-- BEGIN Source excerpt --

It was 1985, and I was in Everman, Texas, population tiny, and I was running. I wasn't really running from God, but I was running from my call. Maybe it's the same thing. I'd had ten years of ministry. I went in idealistic, energetic and full of vision. By the time I ran, I had nothing left. I'd been unprepared for the frustration, hurt and failure I encountered. I wanted desperately to help hurting people. I found plenty of them. I helped a few. But then I began being hounded by living spiritual vampires. (Anyone who has been in ministry, especially pastors, knows what I'm talking about.) They say, "Help meeee!", and they look so pitiful, so defenseless, that they pull you right in, attach themselves to you, and proceed to suck every bit of spiritual life and strength they can from you, then they discard you when you fail to meet their every need, and leave you, a mere hollow shell of your former self, as they move on in search of a fresh victim. They give nothing, they never grow, they just take and take and demand and whine, they're problems are always emergencies and only YOU can help. Well, the entire Society of Christian Bloodsuckers had found me, and within a few short years, they'd taken it all. I never wanted to help another person again. I was finished.
So it was Sunday, it was June, it was East Texas. I was staying with dear friends who were kind enough to give me their hearts and home until I got over the anger and hurt. I was having a bad day. I ran out of gas a mile from the house. I slammed my car door and proceeded to walk home in the humid, mosquito-infested heat. (For the record, I think they are of more value than cats.) So I'm walking down this country road, and I pass a cactus patch, and I hear a MEW. (I was really beginning to think God just really didn't like me.) I peered inside the cactus bush, and there was two pathetic, scrawny, sickly, abandoned, scared kittens. They were trapped between vicious Texas thorns with no way out. Yes, I freed them. I had to. They were so vulnerable. So frightened.
Having done my duty, I walked away and proceeded home. They FOLLOWED me! I looked back and there they were, merrily trotting along after me - in the middle of the road! "I'm NOT your MOTHER!!", I mumbled, grabbed them, set them back on the side of the road. "STAY!", I commanded them. Right. They followed me - back in the center of the road - I put them back - on it went, 'till we were home.
I fed them, but I couldn't keep them. I really wanted to, even though they were cats. But I couldn't impose the little fuzzballs on my friends.
I took them to the animal shelter the next morning. They put them to sleep. It really upset me. It put a strange, God-made crack in my angry heart.
The next day, I was trying to sleep in and take advantage of my friends' time away on vacation and a silent house. The doorbell rang.
Now, only those who have seen me when I get up in the morning understand the peril one puts themselves in by waking me, or the fright an unprepared person faces when I open the front door.

-- END Source excerpt --

* [Instructions]
1. Translate this sentence from the kitten story into Spanish: "I took them to the animal shelter the next morning."
2. Locate every line in the entries below that includes the word "tree", and copy each of those lines.

-- BEGIN Material provided --

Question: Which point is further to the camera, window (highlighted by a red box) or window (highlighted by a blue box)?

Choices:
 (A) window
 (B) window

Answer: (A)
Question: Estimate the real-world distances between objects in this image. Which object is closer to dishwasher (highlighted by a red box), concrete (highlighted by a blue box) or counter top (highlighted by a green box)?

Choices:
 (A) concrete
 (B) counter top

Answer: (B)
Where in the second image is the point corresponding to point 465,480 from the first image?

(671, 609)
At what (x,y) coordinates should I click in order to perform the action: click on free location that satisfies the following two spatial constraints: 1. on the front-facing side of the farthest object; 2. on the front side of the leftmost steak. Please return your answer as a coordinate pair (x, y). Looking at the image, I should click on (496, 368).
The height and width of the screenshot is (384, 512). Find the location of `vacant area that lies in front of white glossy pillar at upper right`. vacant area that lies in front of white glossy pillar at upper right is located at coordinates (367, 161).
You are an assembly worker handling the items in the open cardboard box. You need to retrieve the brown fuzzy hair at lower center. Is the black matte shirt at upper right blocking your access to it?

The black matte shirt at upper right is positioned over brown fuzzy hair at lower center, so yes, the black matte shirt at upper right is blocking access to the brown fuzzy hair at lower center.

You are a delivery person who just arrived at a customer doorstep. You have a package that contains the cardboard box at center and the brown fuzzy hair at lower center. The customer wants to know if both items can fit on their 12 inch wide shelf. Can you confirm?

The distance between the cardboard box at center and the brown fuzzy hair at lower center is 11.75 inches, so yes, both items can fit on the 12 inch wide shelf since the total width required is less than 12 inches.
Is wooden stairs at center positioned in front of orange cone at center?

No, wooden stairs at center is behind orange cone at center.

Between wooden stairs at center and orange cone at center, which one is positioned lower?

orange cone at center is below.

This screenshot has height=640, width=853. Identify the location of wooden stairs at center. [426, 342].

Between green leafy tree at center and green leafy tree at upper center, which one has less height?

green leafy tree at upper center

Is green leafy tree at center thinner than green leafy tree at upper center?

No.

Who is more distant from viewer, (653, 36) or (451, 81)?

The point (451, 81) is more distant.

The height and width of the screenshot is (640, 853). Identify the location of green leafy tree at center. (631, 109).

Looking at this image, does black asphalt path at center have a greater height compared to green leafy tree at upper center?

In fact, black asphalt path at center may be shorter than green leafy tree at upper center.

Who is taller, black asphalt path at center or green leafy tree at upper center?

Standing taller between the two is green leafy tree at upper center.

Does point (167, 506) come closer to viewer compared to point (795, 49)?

-- END Material provided --

* [Answers given]
1. Los llevé al refugio de animales a la mañana siguiente.

2.
Between green leafy tree at center and green leafy tree at upper center, which one has less height?
green leafy tree at upper center
Is green leafy tree at center thinner than green leafy tree at upper center?
The height and width of the screenshot is (640, 853). Identify the location of green leafy tree at center. (631, 109).
Looking at this image, does black asphalt path at center have a greater height compared to green leafy tree at upper center?
In fact, black asphalt path at center may be shorter than green leafy tree at upper center.
Who is taller, black asphalt path at center or green leafy tree at upper center?
Standing taller between the two is green leafy tree at upper center.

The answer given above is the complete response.